Every multi-step process (e.g. create, replace, update, delete, login, load a file) is naturally thought of as "do step 1, then do step 2, then do step 3" etc. An example might be, "display loading indicator, then send the request, then read the response, then display the data, then remove the loading indicator". NONE of this requires async/await. Async just adds complexity with no performance benefit except when there are thousands of such multi-step processes happening simultaneously on the same machine! Of course there are times where you are forced to use async/await (like in browsers, because they only allow one thread), and times where you might have danger of too many threads, and times when you can get two parts of a multi-step process to happen in parallel. Otherwise, I propose that we NEVER use async/await except for these special situations.
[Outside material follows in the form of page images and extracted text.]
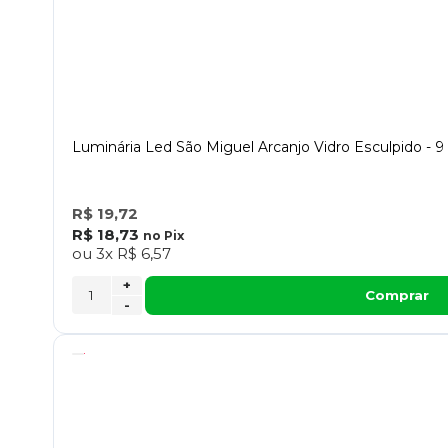
Luminária Led São Miguel Arcanjo Vidro Esculpido - 
R$ 19,72
R$ 18,73
no
Pix
ou
3x
R$ 6,57
+
Comprar
-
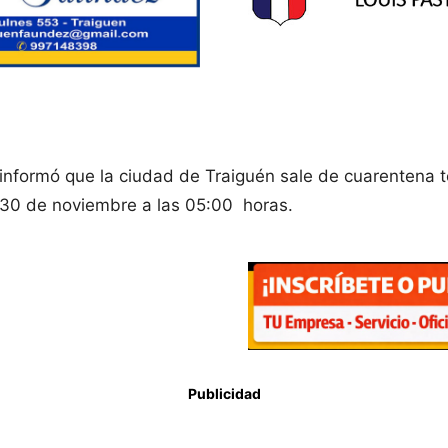
e informó que la ciudad de Traiguén sale de cuarentena 
s 30 de noviembre a las 05:00 horas.
Publicidad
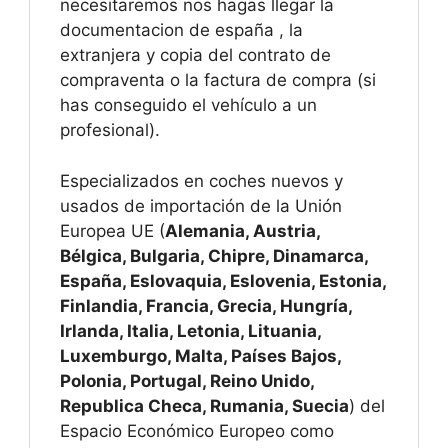
necesitaremos nos hagas llegar la
documentacion de españa , la
extranjera y copia del contrato de
compraventa o la factura de compra (si
has conseguido el vehículo a un
profesional).
Especializados en coches nuevos y
usados de importación de la Unión
Europea UE (
Alemania, Austria,
Bélgica, Bulgaria, Chipre, Dinamarca,
España, Eslovaquia, Eslovenia, Estonia,
Finlandia, Francia, Grecia, Hungría,
Irlanda, Italia, Letonia, Lituania,
Luxemburgo, Malta, Países Bajos,
Polonia, Portugal, Reino Unido,
Republica Checa, Rumania, Suecia
) del
Espacio Económico Europeo como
Or, perhaps you want to make sure it is more difficult to replace you in your coding job because all your code is unnecessarily complex.
Pretty sure it’s a feature
CLICK BAIT
Advertising async await practices on the basis of a bug!
Really disappointed
Massive clickbait
It would all be faster if you didn’t use entity framework…
This issue is not related to EF rather than SqlClient.
I hear its poor form to publicly knock crappy ORMs.
First?
The sync method below was faster
Comments.First(), actually.
Async/Await is NOT designed to be faster since the code will always wait and then repopulate the stack.. It's designed to not block clients... If you make that call from MVC you WILL see the difference in the UI...
But also, it is not designed for file reading... I had to read lines from a super large file and found that even Task Parallel was slower...
@@ChristianHowell actually it is meant for file reading :) "super large file" doesn't mean anything. Run your tests again with large number of readers on in-memory disks, SSD, fast and slow hard drives, SAN drive. And "Task Parallel was slower" because of the obvious reason: multiple concurrent readers can't read data faster than one data reader from a single data stream.